_TASK_:
Take the line that contains "nose: (837, 970)" and every line after it in the material below, and quote them exactly.

_DATA EXCERPTS_:
□ □ □ □ □

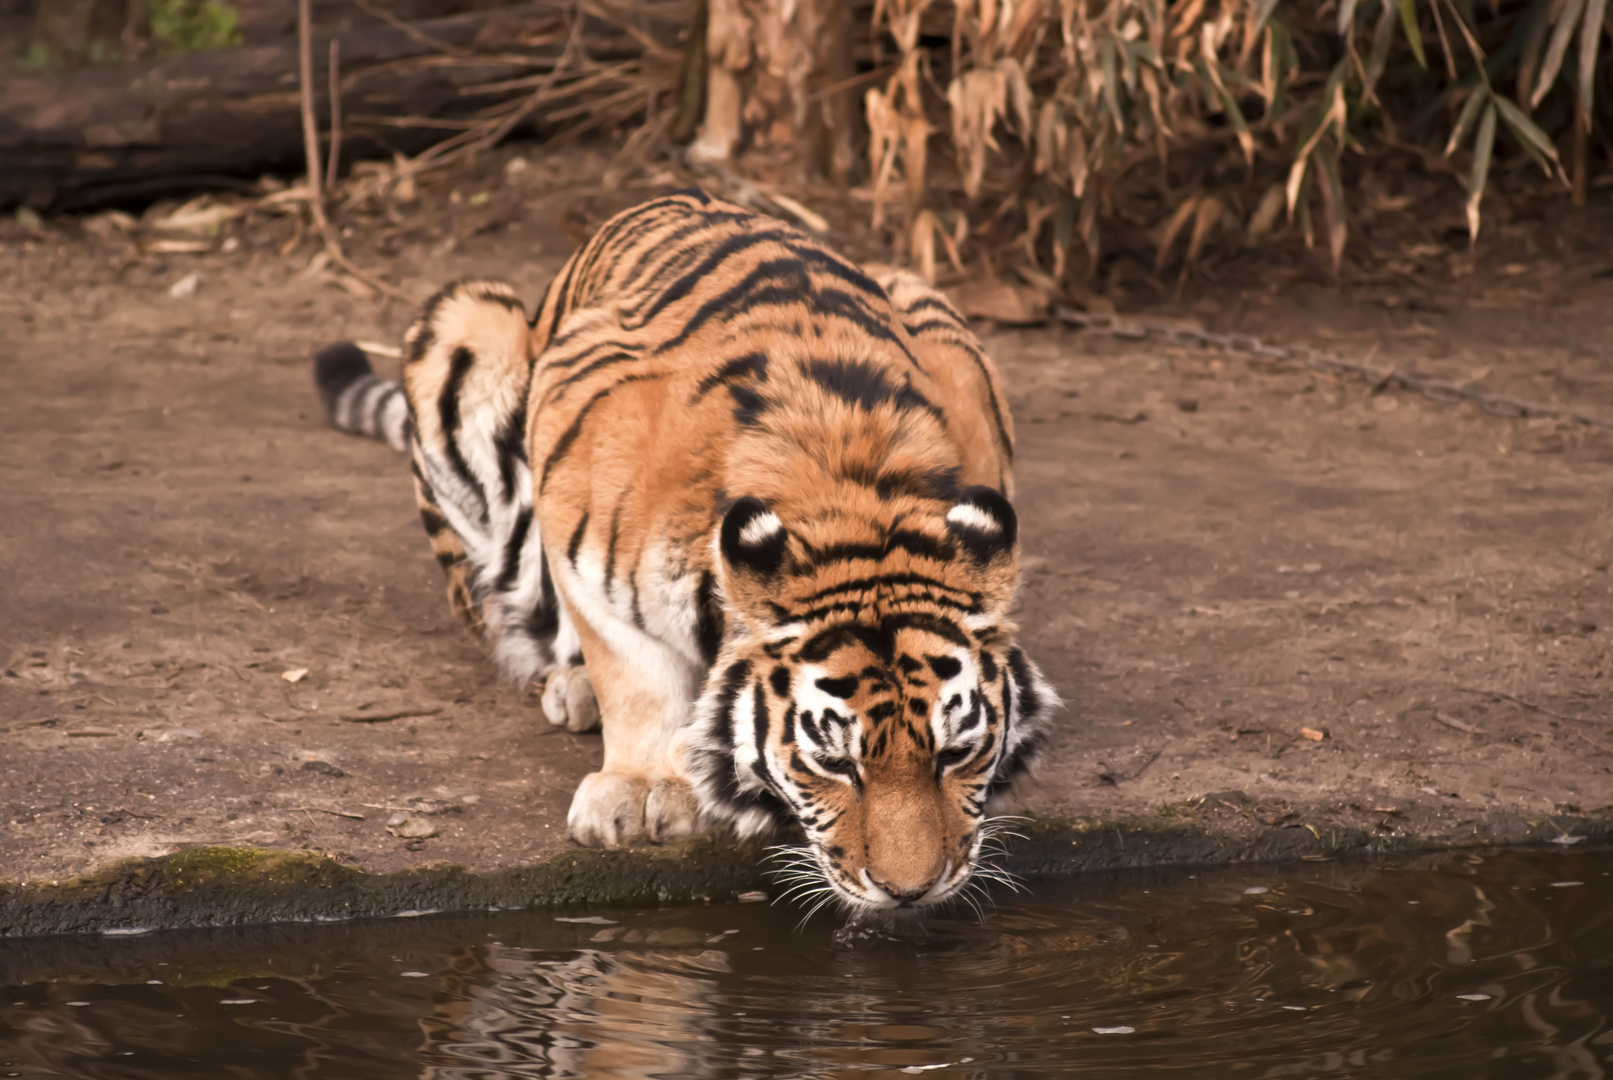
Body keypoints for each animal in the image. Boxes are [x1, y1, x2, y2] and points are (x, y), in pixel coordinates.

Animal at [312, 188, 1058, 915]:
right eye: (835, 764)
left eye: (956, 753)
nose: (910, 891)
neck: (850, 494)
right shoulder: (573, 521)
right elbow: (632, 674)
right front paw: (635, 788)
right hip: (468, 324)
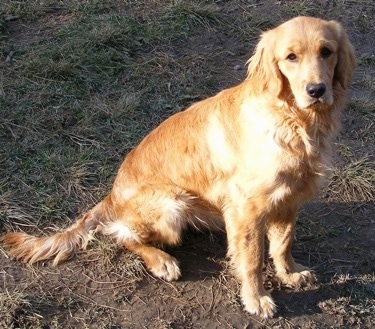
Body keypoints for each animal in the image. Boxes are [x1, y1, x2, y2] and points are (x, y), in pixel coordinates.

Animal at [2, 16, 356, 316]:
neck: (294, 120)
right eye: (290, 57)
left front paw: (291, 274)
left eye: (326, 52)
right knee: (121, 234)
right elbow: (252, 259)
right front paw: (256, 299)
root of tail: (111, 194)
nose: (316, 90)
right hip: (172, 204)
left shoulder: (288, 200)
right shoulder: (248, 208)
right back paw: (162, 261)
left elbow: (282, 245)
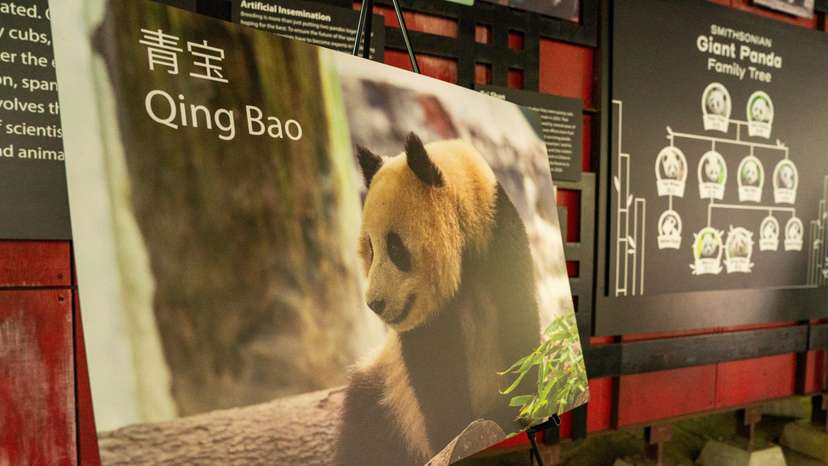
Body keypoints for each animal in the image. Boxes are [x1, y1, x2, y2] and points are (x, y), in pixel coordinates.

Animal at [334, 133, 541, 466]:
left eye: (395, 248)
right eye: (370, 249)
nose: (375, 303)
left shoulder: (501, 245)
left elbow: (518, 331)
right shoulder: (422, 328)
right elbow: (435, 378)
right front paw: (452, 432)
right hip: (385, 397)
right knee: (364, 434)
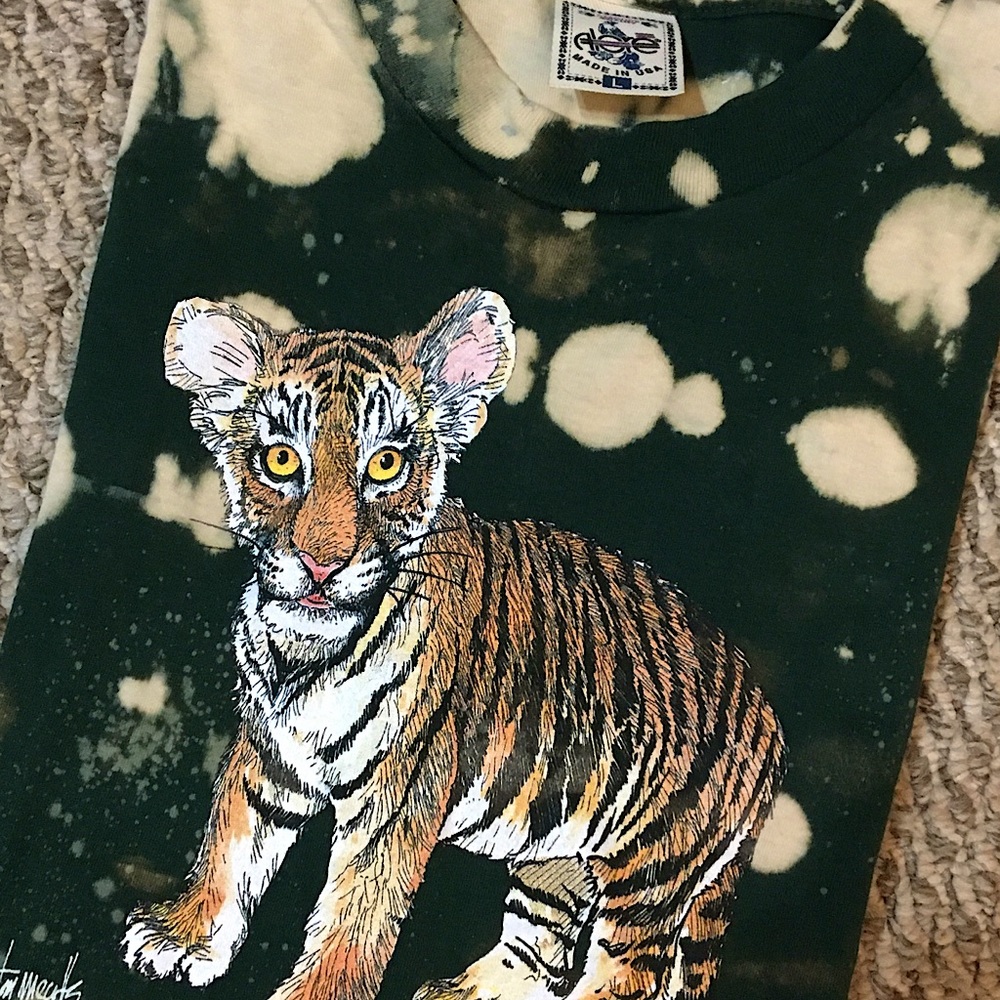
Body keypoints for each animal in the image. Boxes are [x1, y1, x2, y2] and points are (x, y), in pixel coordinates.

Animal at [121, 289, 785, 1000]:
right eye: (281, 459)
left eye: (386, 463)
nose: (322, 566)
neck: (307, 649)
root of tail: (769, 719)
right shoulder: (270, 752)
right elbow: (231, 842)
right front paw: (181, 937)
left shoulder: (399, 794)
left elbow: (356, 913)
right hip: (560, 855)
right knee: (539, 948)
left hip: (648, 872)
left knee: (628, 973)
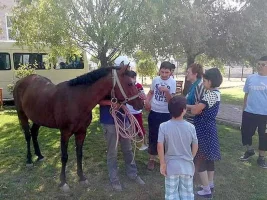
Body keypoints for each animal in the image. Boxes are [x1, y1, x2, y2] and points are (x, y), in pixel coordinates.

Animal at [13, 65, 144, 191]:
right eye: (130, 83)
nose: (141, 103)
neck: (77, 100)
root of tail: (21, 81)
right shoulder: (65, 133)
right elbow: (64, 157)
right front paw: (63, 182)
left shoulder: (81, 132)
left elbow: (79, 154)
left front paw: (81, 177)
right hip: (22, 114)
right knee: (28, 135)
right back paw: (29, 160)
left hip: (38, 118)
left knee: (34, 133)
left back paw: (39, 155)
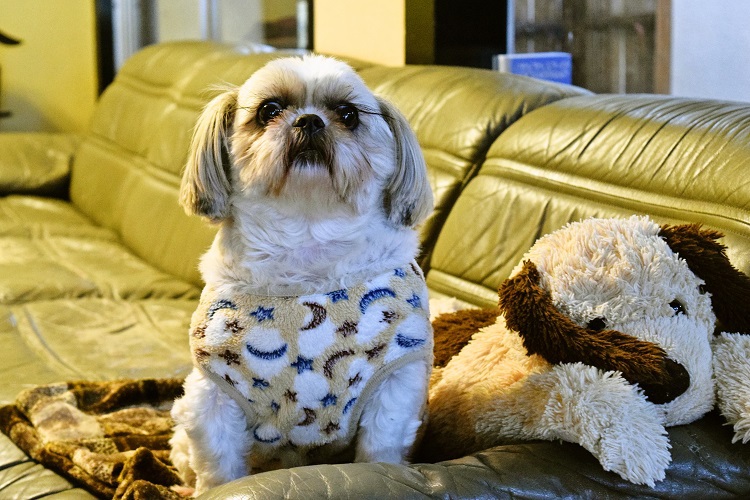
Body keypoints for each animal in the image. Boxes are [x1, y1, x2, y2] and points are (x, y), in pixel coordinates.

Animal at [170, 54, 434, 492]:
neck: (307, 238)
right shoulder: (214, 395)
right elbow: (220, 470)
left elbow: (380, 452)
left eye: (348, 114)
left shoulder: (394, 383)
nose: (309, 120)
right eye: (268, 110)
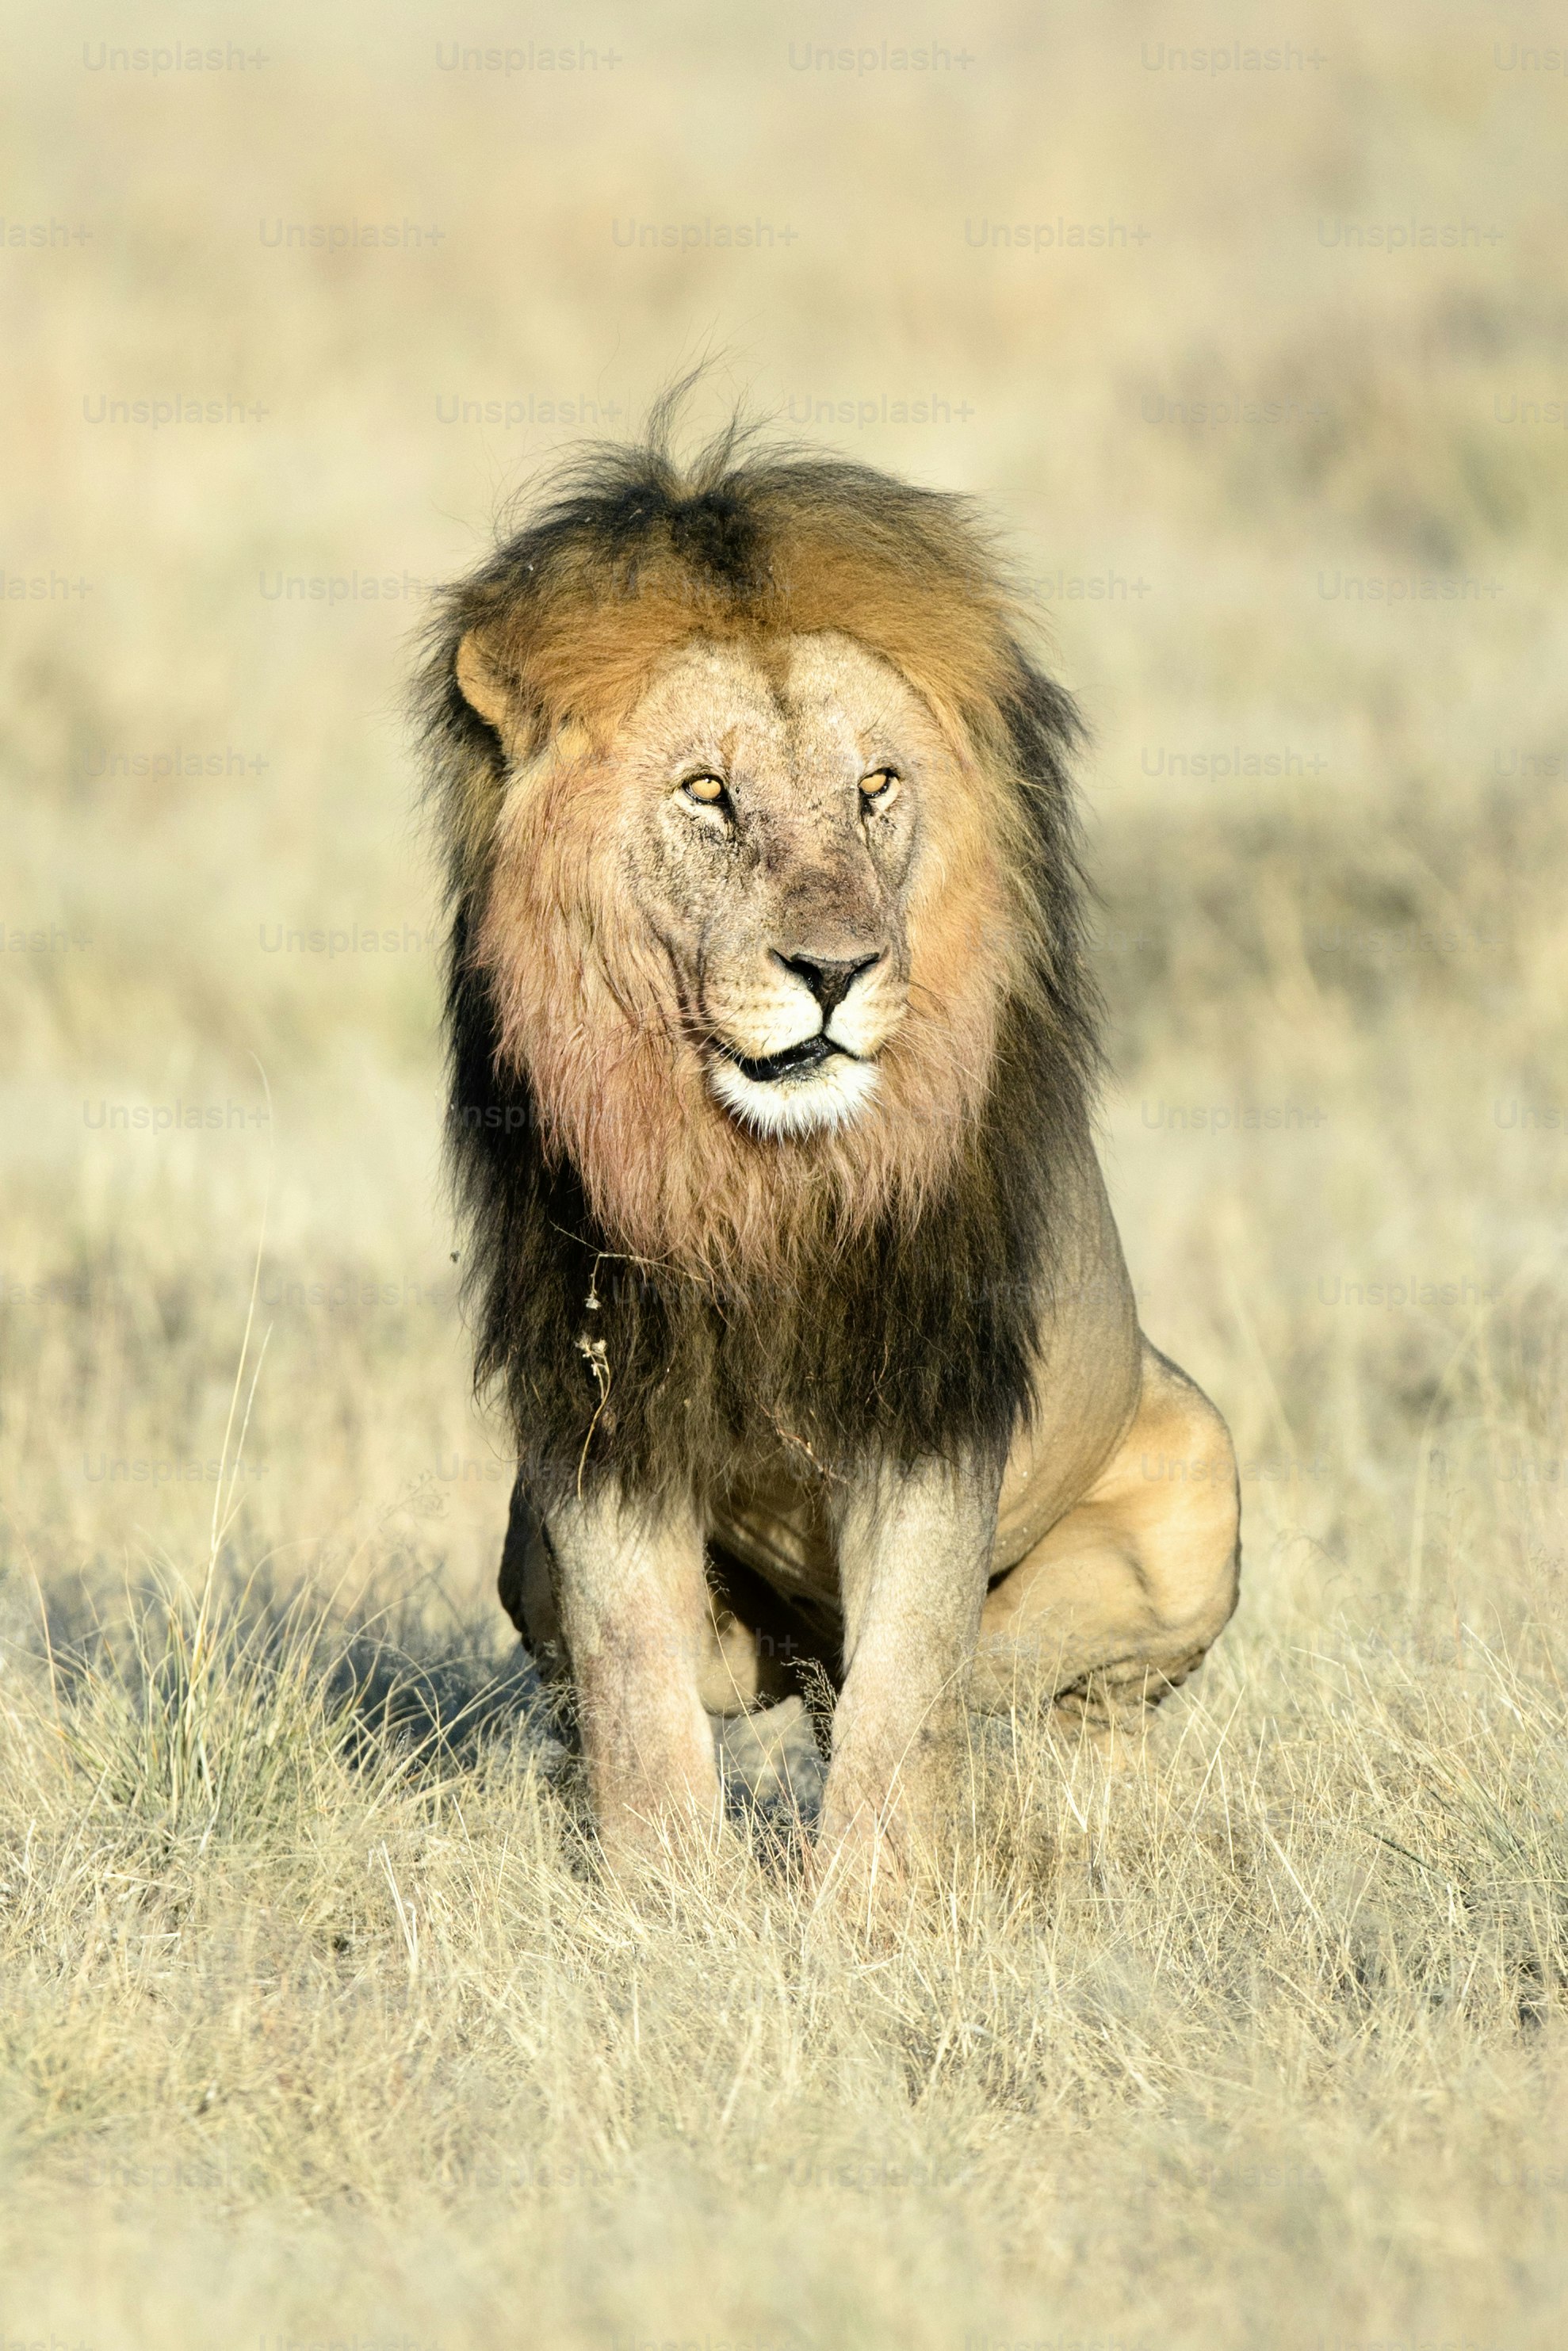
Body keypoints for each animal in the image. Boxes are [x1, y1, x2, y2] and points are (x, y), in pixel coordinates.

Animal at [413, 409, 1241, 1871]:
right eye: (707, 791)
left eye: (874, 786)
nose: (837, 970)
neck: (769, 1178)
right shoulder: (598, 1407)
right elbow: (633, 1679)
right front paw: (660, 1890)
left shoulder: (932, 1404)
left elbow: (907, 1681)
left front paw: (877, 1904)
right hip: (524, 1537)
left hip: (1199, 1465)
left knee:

□ □ □ □ □

_RESPONSE FOR THIS EXERCISE_:
nose: (837, 970)
neck: (769, 1178)
right shoulder: (598, 1407)
right elbow: (633, 1679)
right front paw: (660, 1890)
left shoulder: (932, 1404)
left elbow: (907, 1681)
left front paw: (877, 1904)
right hip: (524, 1537)
left hip: (1199, 1465)
left knee:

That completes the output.